• [RECORD EXTRACTS]
======
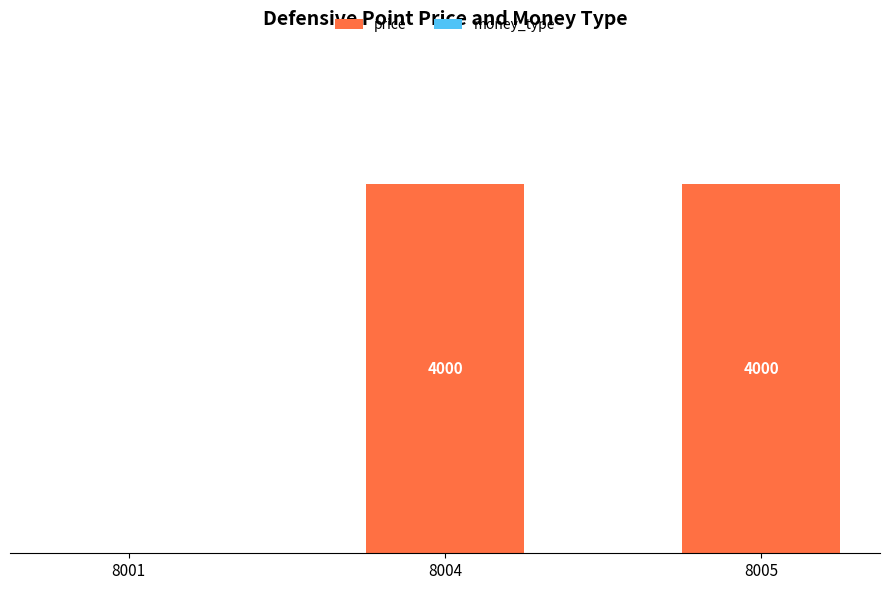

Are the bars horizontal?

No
======
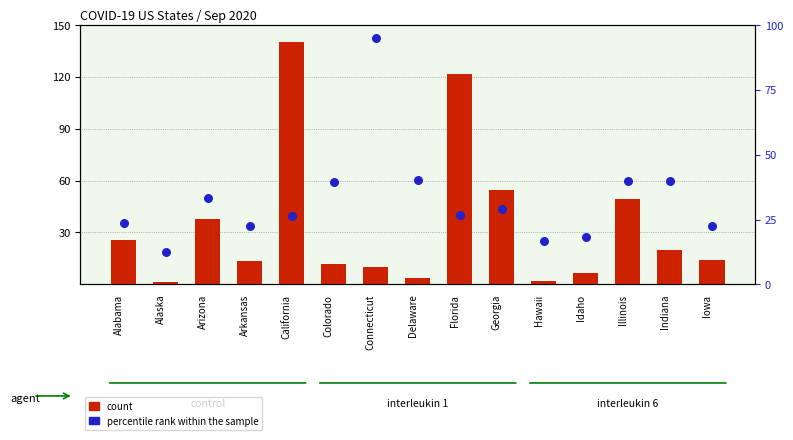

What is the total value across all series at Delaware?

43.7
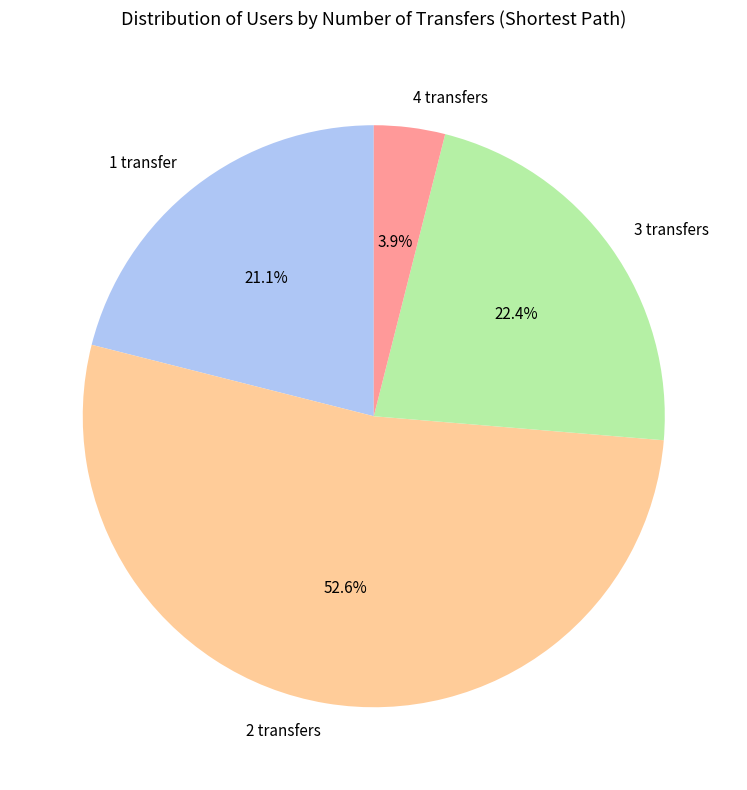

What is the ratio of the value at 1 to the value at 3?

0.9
======
• [PROBLEM STATEMENT]
Count the lines in the listing above that contain the word "What", matching case exactly. Reply with the number only.

• [TASK RESPONSE]
2